Mariama Nakure, dite Méliana : en 2002, lors de notre enquête dans les collines [Cécile Grenier a enquêté au Rwanda pendant plus de six mois entre mai 2002 et février 2003], nous avons enregistré un entretien, avec elle, à Gikongoro, sur l’emplacement de l’état-major de l’opération Turquoise.
 
Elle pense être née en 1920 (à l’époque il n’y avait pas d’état-civil et les dates de naissances étaient approximatives). Elle nous raconta alors ce qu’elle avait vécu pendant le génocide : comment ont été tués son mari, ses enfants – elle en a eu douze et une nièce qu’elle avait adoptée –, ses petits-enfants, tous à l’exception d’un garçon qui était dans les rangs de la rébellion et qui mourra peu de temps avant notre rencontre, et une fille que Méliana nous dit alors avoir perdue et qui en fait a survécu (elle vivrait à Kigali, la capitale). Son témoignage était d’autant plus poignant qu’à son âge (plus de 90 ans), elle était sans abri et ne survivait que grâce à la générosité des rescapés de Nzega (sa commune d’origine).
 
Il est difficile de raconter ici tous ce que nous avons vécus auprès d’elle. Elle nous aimait, elle nous grondait, nous prenait à témoin, nous offrait des confidences, des malices. Nous étions là, elle le savait et comptait sur nous pour être là, jusqu’au bout...
 
C’est ce que nous fîmes, la dernière fois que nous nous sommes vus : nous avons accédé à son profond désir de la ramener sur sa terre natale, là où le génocide l’avait fauchée avec toute sa famille (elle vivait depuis deux ans à Kigali chez sa fille retrouvée, son beau-fils et ses petits-enfants, mais elle en souffrait : à plus de 90 ans et très affaiblie, elle avait tenté plusieurs fugues dans des conditions dangereuses).
 
Ce voyage incroyable restera gravé dans nos mémoires. Ses pas sur sa terre, ses mains et ses mots qui reconstruisent la maison rasée pendant le génocide. Sa famille qui revit sur le terrain en friche. Et ses messes-basses : « Ne me renvoyez pas à Kigali, je n’y retournerai pas, ne les laissez pas m’emmener. Je suis chez moi, enfin ».
 
Elle était assise sur l’herbe, sur son terrain, elle touchait la terre, elle respirait le ciel, les collines alentours : « Là, c’était chez moi. Ils ont tout volé. C’était notre forêt, notre terre allait jusque là-bas, où le soleil se couche. Elle traversait la vallée et remontait sur l’autre colline ».
 
Nous lui achetâmes un matelas, le nécessaire pour la toilette, un peu de nourriture, nous la confiâmes aux voisins. Sa fille reviendrait bientôt avec des affaires. Bref, nous la quittâmes heureuse.

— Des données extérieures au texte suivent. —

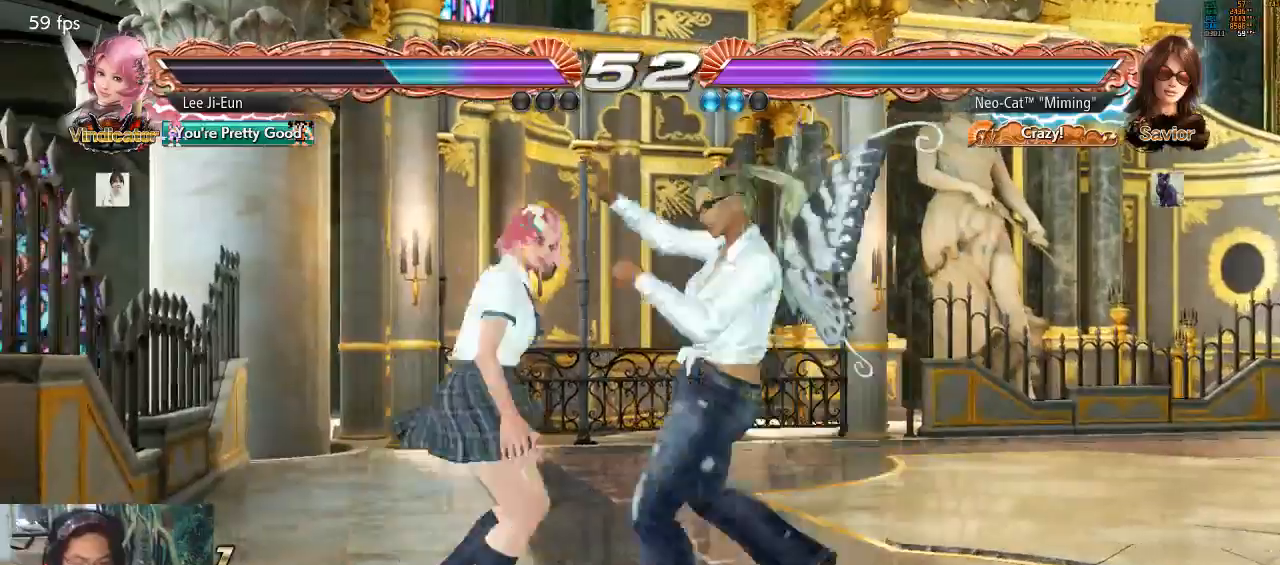
{"dt_ms": 500, "buttons": [], "left_stick": "center", "events": [[33, "CIRCLE", "up"], [367, "left_stick", "left"], [433, "CIRCLE", "down"], [467, "CIRCLE", "up"], [500, "left_stick", "center"]]}
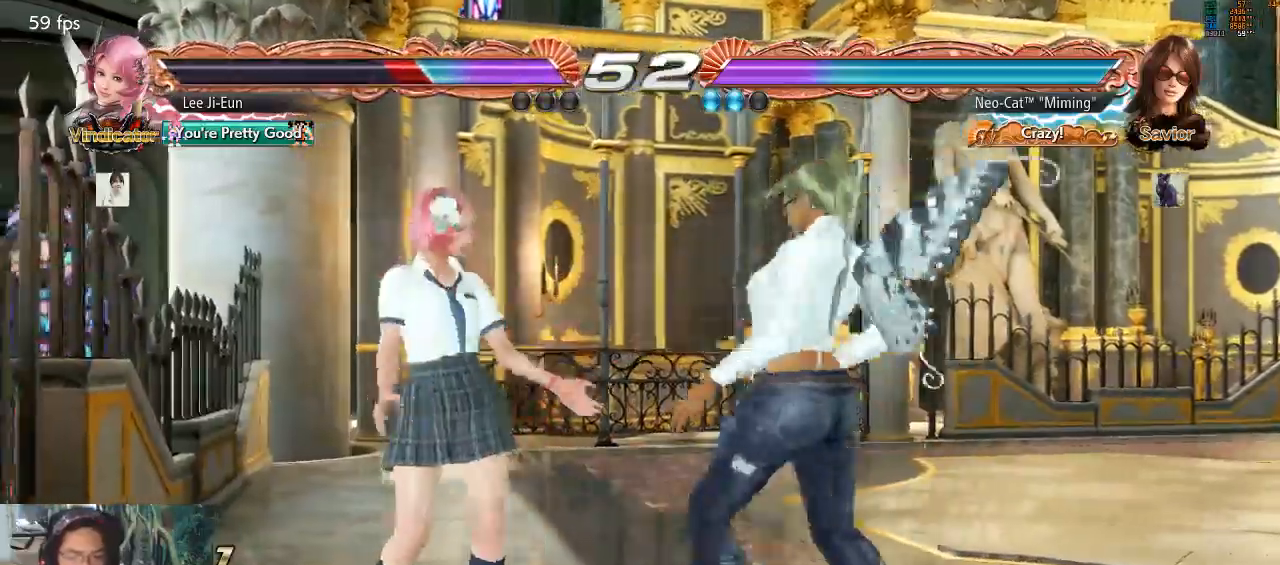
{"dt_ms": 500, "buttons": [], "left_stick": "center", "events": []}
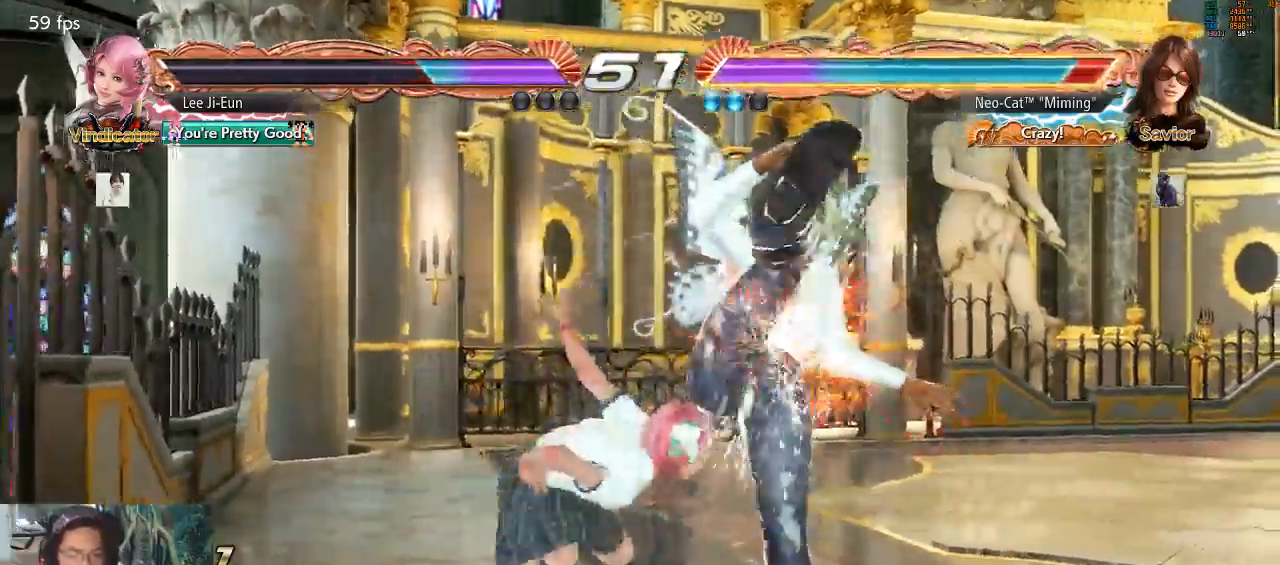
{"dt_ms": 500, "buttons": [], "left_stick": "center"}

Quelques jours après, on nous informa qu’elle était hospitalisée auprès de « son » médecin qu’elle avait demandé. Elle mourut une semaine plus tard, quelques jours après notre retour à Paris.
 
Méliana appelait notre représentant local « mon fils ».
 
Lors de notre dernière rencontre, lorsqu’elle nous a revue, elle nous a accueillie avec ces mots :
« – Tu sais comment je m’appelle ? ».
« – On vous appelle Méliana ».
« – Mais je suis Mariama NAKURE ! ».
 
Nous la remercions de tout ce qu’elle nous a donné pendant ces années.